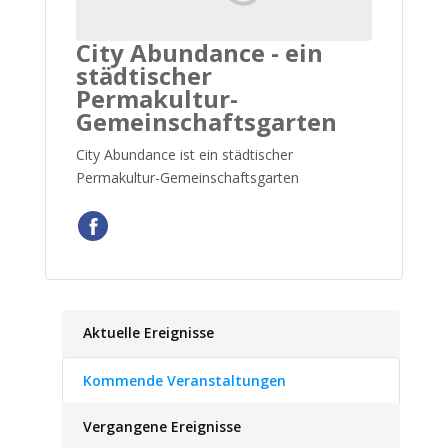
City Abundance - ein
städtischer
Permakultur-
Gemeinschaftsgarten
City Abundance ist ein städtischer
Permakultur-Gemeinschaftsgarten
Aktuelle Ereignisse
Kommende Veranstaltungen
Vergangene Ereignisse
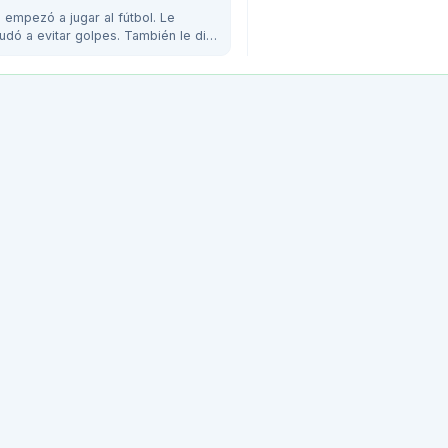
 empezó a jugar al fútbol. Le
dó a evitar golpes. También le dije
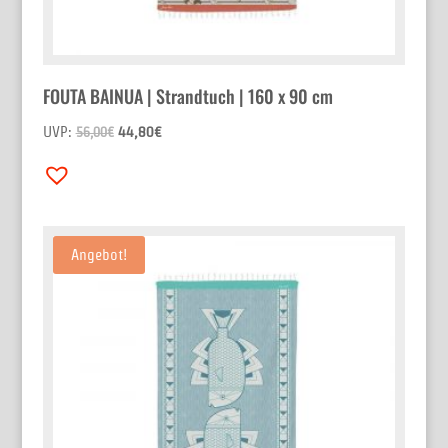
FOUTA BAINUA | Strandtuch | 160 x 90 cm
UVP:
44,80
€
56,00
€
Angebot!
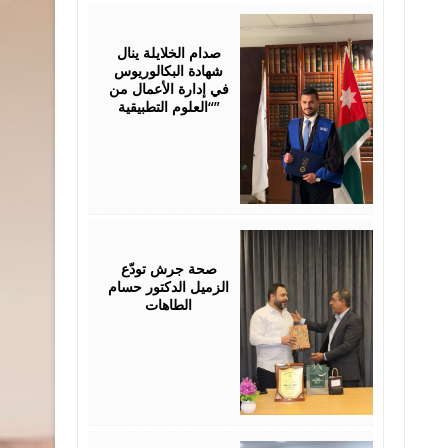
July
23,
2026
صدام الخلايلة ينال
شهادة البكالوريوس
في إدارة الأعمال من
“العلوم التطبيقية”
July
19,
2026
صحة جرش تودّع
الزميل الدكتور حسام
الطاهات
July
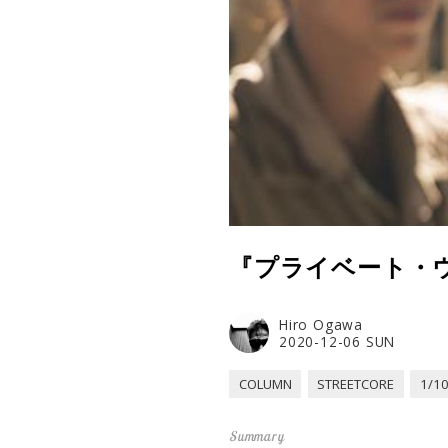
『プライベート・
Hiro Ogawa
2020-12-06 SUN
COLUMN
STREETCORE
1/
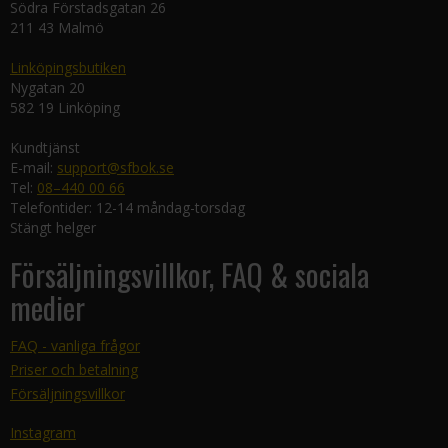
Södra Förstadsgatan 26
211 43 Malmö
Linköpingsbutiken
Nygatan 20
582 19 Linköping
Kundtjänst
E-mail:
support@sfbok.se
Tel:
08–440 00 66
Telefontider: 12-14 måndag-torsdag
Stängt helger
Försäljningsvillkor, FAQ & sociala
medier
FAQ - vanliga frågor
Priser och betalning
Försäljningsvillkor
Instagram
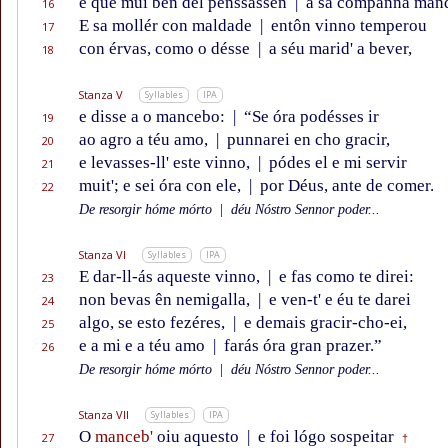
e que mui ben del penssassen
|
a sa companna man
16
E sa mollér con maldade
|
entôn vinno temperou
17
con érvas, como o désse
|
a séu marid' a bever,
18
Stanza V
Syllables
IPA
e disse a o mancebo:
|
“Se óra podésses ir
19
ao agro a téu amo,
|
punnarei en cho gracir,
20
e levasses-ll' este vinno,
|
pódes el e mi servir
21
muit'; e sei óra con ele,
|
por Déus, ante de comer.
22
De resorgir hóme mórto
|
déu Nóstro Sennor poder...
Stanza VI
Syllables
IPA
E dar-ll-ás aqueste vinno,
|
e fas como te direi:
23
non bevas ên nemigalla,
|
e ven-t' e éu te darei
24
algo, se esto fezéres,
|
e demais gracir-cho-ei,
25
e a mi e a téu amo
|
farás óra gran prazer.”
26
De resorgir hóme mórto
|
déu Nóstro Sennor poder...
Stanza VII
Syllables
IPA
O
manceb'
oiu aquesto
|
e foi lógo sospeitar
27
†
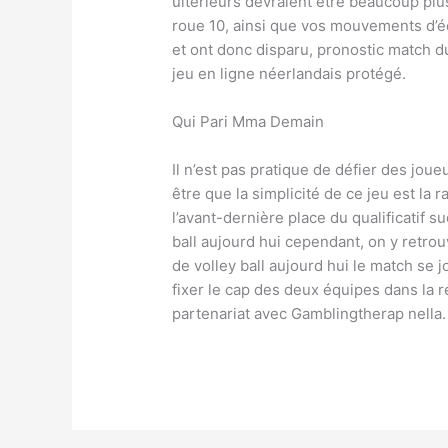
ultérieurs devraient être beaucoup plus
roue 10, ainsi que vos mouvements d’é
et ont donc disparu, pronostic match 
jeu en ligne néerlandais protégé.
Qui Pari Mma Demain
Il n’est pas pratique de défier des joueu
être que la simplicité de ce jeu est la
l’avant-dernière place du qualificatif 
ball aujourd hui cependant, on y retro
de volley ball aujourd hui le match se
fixer le cap des deux équipes dans la 
partenariat avec Gamblingtherap nella.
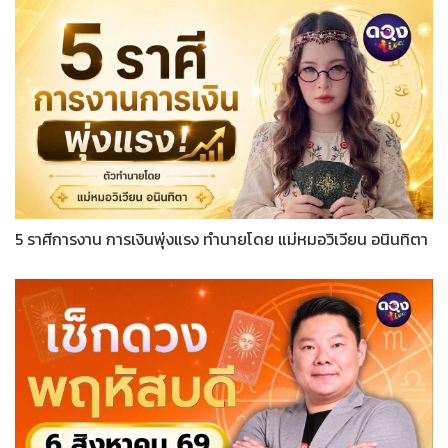
5 ราศีการงาน การเงินพุ่งแรง ทำนายโดย แม่หมอวิเวียน อนินทิตา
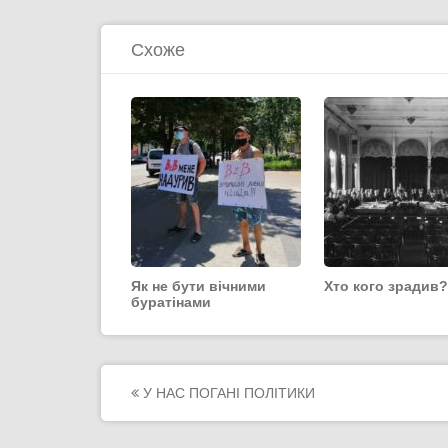
Схоже
Як не бути вічними
Хто кого зрадив?
буратінами
Post
У НАС ПОГАНІ ПОЛІТИКИ
navigation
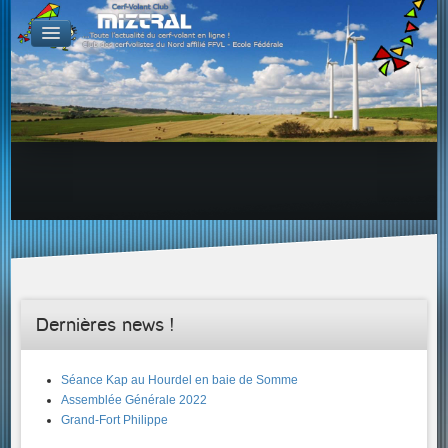
De par le monde
GALERIES
Galerie Photo
Galerie KAP
Galerie Vidéo
LIENS
Tous les liens du cerf-volant sur le Web
Proposer un lien sur votre site Web
Proposer un nouveau lien !
Forums
Adresses Clubs/Magasins
Dernières news !
Séance Kap au Hourdel en baie de Somme
Assemblée Générale 2022
Grand-Fort Philippe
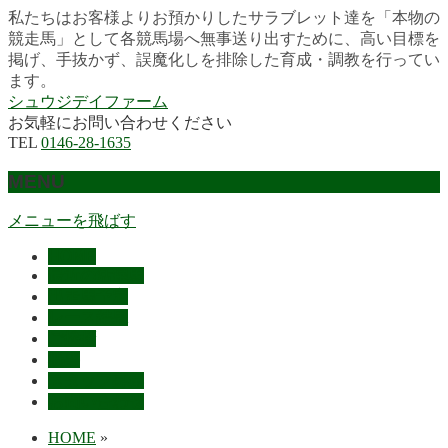
私たちはお客様よりお預かりしたサラブレット達を「本物の
競走馬」として各競馬場へ無事送り出すために、高い目標を
掲げ、手抜かず、誤魔化しを排除した育成・調教を行ってい
ます。
シュウジデイファーム
お気軽にお問い合わせください
TEL
0146-28-1635
MENU
メニューを飛ばす
HOME
最近の活躍馬
出走馬予定
レース結果
ご挨拶
概要
スタッフ募集
お問い合わせ
HOME
»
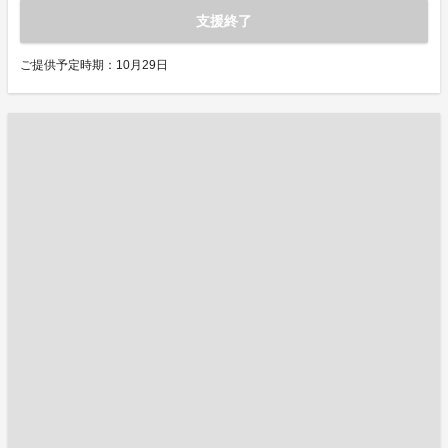
支援終了
ご提供予定時期：10月29日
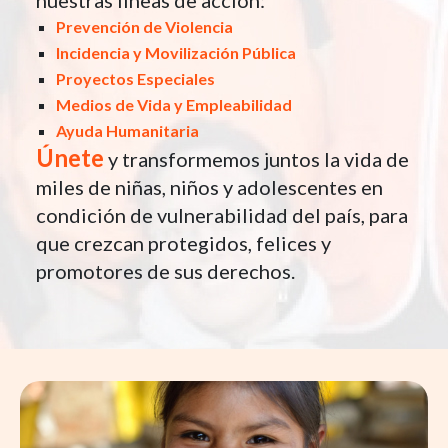
Prevención de Violencia
Incidencia y Movilización Pública
Proyectos Especiales
Medios de Vida y Empleabilidad
Ayuda Humanitaria
Únete
y transformemos juntos la vida de
miles de niñas, niños y adolescentes en
condición de vulnerabilidad del país, para
que crezcan protegidos, felices y
promotores de sus derechos.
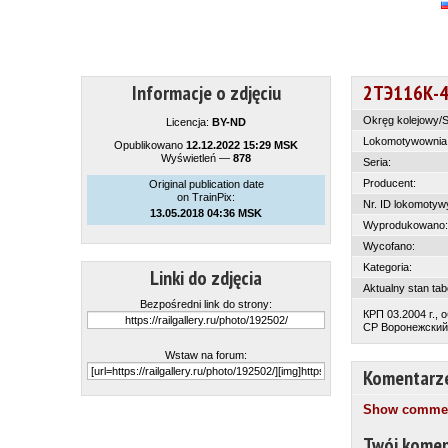
Informacje o zdjęciu
2ТЭ116К-
Okręg kolejowy/S
Licencja:
BY-ND
Lokomotywownia
Opublikowano
12.12.2022 15:29 MSK
Wyświetleń —
878
Seria:
Producent:
Original publication date
on TrainPix:
Nr. ID lokomotyw
13.05.2018 04:36 MSK
Wyprodukowano:
Wycofano:
Kategoria:
Linki do zdjęcia
Aktualny stan tab
Bezpośredni link do strony:
КРП 03.2004 г.,
СР Воронежский 
Wstaw na forum:
Komentarz
Show comment
Twój komen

________________

EXERCISE OBJECTIVE:
In the material above, show every line where the word "Ereignisse" turns up.

SOLUTION TO THE PROBLEM:
Aktuelle Ereignisse
Vergangene Ereignisse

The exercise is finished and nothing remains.